Real cities, real gentrification: Manchester's old warehouse districts (e.g. around Ancoats) were converted from derelict mills into apartments, drawing young professionals back to the core.
London's former docklands and inner boroughs gentrified as finance jobs grew, raising land values sharply but pricing out many original residents.
Barcelona's El Raval and waterfront were regenerated around the 1992 Olympics, reviving the centre but raising tourism and housing-cost pressures.
How this is tested — the [10] markband essay: Paper 1 Option G ends with a 10-mark extended-response, marked on markbands.

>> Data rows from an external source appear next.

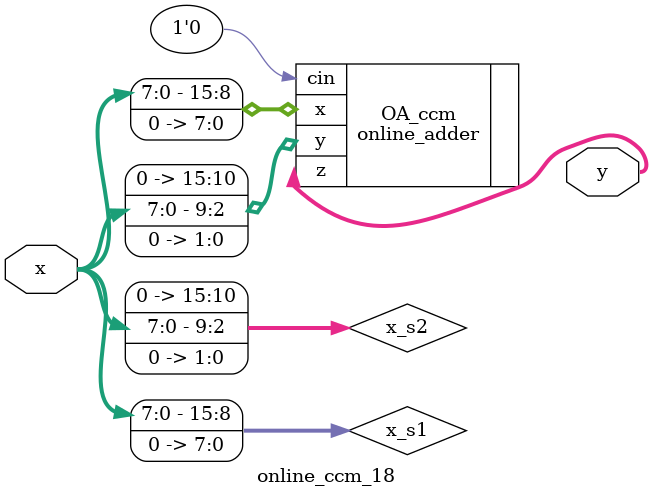
<source format=v>
`timescale 1ns / 1ps
module online_ccm_18(x,y);
parameter Stage = 4;

localparam s1 = 4;
localparam s2 = 1;

localparam WL 		= 2*Stage;
localparam WL_oa	= 2*(Stage+s1);		//WL of OA inputs
localparam WL_s2	= 2*(Stage+s2);
localparam WL_out = 2*(Stage+s1+1);

	input [WL-1:0] x;
	output [WL_out-1:0] y;
	
	wire [WL_oa-1:0] x_s1, x_s2;
	
	assign x_s1[WL_oa-1:WL_oa-WL] = x;
	assign x_s1[WL_oa-WL-1:0]		= 'b0;
	
	assign x_s2[WL_oa-1:WL_s2] 	= 'b0;
	assign x_s2[WL_s2-1:WL_s2-WL]	= x;
	assign x_s2[WL_s2-WL-1:0]		= 'b0;
	
	online_adder #(Stage+s1) OA_ccm(.x(x_s1),.y(x_s2),.cin(1'b0),.z(y));

endmodule

</source>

Recurring versions for this micro:
- Examine the positive urban changes brought by deindustrialisation (benefits are uneven). - To what extent has manufacturing decline delivered economic and social gains? - To what extent do centrifugal movements reshape residential areas (weigh centripetal too)? - Examine how economic and demographic processes drive gentrification.
Top band needs: accurate terms, named cities, a balanced two-sided argument across places/scales, and a justified conclusion.
For the centrifugal-vs-centripetal essay: If the question is about centrifugal movements reshaping residential areas, you must still bring in centripetal movements (re-urbanisation, gentrification) to balance it — an answer that only covers one direction is capped mid-band. Trace suburbanisation and counter-urbanisation outwards, then gentrification pulling people and money back in.